(Source texts of formatted documents)
- - -

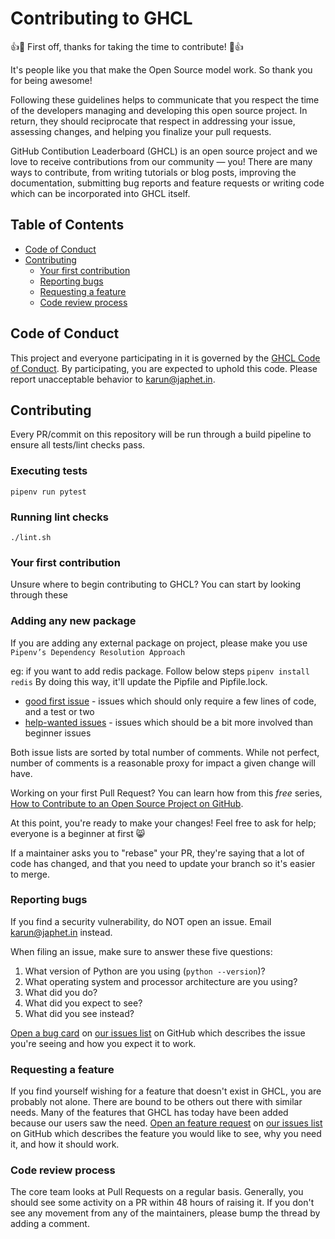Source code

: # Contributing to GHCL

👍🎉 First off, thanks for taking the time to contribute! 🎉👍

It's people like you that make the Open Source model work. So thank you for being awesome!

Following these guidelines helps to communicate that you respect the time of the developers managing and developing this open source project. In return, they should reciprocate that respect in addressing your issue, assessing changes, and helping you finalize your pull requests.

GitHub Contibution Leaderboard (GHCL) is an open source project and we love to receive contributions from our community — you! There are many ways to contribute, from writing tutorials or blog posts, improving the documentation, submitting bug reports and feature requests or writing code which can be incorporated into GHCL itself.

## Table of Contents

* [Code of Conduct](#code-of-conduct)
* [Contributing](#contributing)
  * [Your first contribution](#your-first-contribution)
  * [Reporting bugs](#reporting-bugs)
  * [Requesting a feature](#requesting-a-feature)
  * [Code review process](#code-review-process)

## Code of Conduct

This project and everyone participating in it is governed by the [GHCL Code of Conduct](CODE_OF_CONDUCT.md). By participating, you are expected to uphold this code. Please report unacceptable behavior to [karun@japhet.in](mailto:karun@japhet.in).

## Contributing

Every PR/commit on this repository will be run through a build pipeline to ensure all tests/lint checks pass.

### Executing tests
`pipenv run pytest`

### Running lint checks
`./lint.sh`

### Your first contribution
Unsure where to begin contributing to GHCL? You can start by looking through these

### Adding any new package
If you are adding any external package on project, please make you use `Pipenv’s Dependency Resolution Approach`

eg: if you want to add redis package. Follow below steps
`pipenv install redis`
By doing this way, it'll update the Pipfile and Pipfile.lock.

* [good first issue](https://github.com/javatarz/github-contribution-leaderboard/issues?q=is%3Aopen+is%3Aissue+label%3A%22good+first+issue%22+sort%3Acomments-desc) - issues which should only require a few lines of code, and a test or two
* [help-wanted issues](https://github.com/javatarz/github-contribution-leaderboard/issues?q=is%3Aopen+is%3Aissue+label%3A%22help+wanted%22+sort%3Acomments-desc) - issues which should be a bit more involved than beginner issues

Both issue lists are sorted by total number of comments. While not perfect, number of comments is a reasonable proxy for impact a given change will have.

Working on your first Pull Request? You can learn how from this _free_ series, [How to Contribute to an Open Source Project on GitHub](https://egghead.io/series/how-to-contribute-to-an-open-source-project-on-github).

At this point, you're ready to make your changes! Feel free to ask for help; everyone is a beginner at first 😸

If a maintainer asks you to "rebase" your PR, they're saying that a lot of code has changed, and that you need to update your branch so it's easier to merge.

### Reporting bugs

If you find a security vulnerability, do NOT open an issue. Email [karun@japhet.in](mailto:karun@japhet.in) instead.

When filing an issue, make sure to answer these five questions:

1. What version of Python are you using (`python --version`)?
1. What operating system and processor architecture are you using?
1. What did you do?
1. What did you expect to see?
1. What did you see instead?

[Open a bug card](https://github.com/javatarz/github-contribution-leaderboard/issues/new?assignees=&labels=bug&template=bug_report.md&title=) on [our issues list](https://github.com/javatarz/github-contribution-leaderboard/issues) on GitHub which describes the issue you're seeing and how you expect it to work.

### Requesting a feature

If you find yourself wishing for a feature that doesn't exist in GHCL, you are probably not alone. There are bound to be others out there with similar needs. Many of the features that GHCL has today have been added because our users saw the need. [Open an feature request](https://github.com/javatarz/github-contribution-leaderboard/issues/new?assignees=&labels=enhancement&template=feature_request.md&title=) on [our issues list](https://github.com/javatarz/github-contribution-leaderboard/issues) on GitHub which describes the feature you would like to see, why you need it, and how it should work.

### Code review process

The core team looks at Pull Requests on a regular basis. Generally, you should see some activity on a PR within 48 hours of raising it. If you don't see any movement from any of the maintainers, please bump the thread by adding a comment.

- - -

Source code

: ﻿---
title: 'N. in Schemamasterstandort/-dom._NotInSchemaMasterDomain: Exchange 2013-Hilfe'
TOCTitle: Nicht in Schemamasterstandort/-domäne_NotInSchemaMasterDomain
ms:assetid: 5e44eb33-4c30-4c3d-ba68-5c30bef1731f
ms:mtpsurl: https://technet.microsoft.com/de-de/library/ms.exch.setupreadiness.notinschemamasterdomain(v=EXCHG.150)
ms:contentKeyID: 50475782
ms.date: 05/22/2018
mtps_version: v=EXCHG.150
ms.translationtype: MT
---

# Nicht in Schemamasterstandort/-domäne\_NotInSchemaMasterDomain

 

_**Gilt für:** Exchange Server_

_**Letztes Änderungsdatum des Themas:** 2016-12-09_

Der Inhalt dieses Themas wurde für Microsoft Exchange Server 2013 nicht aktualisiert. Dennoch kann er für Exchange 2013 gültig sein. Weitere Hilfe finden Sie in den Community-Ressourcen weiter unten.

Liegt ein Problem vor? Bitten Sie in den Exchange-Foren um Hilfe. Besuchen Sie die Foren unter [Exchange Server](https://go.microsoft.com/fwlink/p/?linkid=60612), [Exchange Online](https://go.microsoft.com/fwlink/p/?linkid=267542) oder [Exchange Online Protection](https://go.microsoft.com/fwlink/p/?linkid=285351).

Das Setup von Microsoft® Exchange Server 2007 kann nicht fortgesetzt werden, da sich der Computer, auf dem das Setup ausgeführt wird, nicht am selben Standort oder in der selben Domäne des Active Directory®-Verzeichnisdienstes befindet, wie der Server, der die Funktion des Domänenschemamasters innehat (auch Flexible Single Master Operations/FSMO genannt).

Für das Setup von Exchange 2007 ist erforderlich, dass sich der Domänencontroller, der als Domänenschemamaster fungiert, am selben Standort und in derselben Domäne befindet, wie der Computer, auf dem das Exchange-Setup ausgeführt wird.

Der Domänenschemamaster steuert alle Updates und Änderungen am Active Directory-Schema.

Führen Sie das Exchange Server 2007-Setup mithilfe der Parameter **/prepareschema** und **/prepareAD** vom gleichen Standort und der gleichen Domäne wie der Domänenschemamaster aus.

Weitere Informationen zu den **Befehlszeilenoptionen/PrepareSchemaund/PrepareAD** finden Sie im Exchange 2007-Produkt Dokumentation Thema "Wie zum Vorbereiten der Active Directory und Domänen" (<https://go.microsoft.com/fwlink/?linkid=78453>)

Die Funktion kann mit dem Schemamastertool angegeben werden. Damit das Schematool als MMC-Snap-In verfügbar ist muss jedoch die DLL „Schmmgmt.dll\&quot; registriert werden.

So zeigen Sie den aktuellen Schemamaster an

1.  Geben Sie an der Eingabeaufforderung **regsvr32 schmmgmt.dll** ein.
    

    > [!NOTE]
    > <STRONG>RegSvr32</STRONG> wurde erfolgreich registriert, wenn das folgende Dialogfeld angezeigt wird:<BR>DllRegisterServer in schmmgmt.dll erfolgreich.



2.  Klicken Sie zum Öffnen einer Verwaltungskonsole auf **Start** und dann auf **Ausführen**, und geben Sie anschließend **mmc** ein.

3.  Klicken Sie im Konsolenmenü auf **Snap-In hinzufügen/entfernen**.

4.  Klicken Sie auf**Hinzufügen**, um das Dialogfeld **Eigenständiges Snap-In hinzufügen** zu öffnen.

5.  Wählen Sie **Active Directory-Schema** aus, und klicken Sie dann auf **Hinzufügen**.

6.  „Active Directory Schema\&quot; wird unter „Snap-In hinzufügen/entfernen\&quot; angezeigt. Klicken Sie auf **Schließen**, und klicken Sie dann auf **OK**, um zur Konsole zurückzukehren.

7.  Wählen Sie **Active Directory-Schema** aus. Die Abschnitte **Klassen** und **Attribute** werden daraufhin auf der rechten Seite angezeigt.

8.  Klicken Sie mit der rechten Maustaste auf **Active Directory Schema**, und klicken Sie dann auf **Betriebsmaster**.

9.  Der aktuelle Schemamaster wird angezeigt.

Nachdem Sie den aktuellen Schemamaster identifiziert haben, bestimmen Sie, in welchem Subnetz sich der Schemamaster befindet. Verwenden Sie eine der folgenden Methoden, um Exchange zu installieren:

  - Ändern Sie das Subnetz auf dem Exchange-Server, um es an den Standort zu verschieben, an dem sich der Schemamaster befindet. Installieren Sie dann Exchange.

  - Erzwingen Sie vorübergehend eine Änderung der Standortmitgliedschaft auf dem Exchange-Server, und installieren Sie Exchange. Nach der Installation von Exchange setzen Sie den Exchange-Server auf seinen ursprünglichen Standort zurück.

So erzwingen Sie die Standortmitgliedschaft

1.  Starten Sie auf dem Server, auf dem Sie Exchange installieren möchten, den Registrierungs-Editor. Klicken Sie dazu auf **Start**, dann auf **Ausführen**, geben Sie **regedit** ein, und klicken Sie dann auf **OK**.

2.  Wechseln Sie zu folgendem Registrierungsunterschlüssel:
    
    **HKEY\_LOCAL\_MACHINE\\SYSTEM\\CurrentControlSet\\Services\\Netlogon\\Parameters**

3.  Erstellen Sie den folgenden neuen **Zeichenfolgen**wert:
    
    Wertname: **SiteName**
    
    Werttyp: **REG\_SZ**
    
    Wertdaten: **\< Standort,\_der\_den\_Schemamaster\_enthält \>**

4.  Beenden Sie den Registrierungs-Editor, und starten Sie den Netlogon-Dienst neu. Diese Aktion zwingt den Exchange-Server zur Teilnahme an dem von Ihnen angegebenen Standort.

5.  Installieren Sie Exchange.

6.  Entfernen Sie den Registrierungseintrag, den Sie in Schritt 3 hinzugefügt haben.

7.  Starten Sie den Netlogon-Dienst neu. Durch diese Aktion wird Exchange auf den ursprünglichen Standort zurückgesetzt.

- - -

• Work required:
Give the lines from the one containing "eg: if you want" to the one containing "Both issue lists" as a numbered list, skipping blank lines.

• Solution to the problem:
1. eg: if you want to add redis package. Follow below steps
2. `pipenv install redis`
3. By doing this way, it'll update the Pipfile and Pipfile.lock.
4. * [good first issue](https://github.com/javatarz/github-contribution-leaderboard/issues?q=is%3Aopen+is%3Aissue+label%3A%22good+first+issue%22+sort%3Acomments-desc) - issues which should only require a few lines of code, and a test or two
5. * [help-wanted issues](https://github.com/javatarz/github-contribution-leaderboard/issues?q=is%3Aopen+is%3Aissue+label%3A%22help+wanted%22+sort%3Acomments-desc) - issues which should be a bit more involved than beginner issues
6. Both issue lists are sorted by total number of comments. While not perfect, number of comments is a reasonable proxy for impact a given change will have.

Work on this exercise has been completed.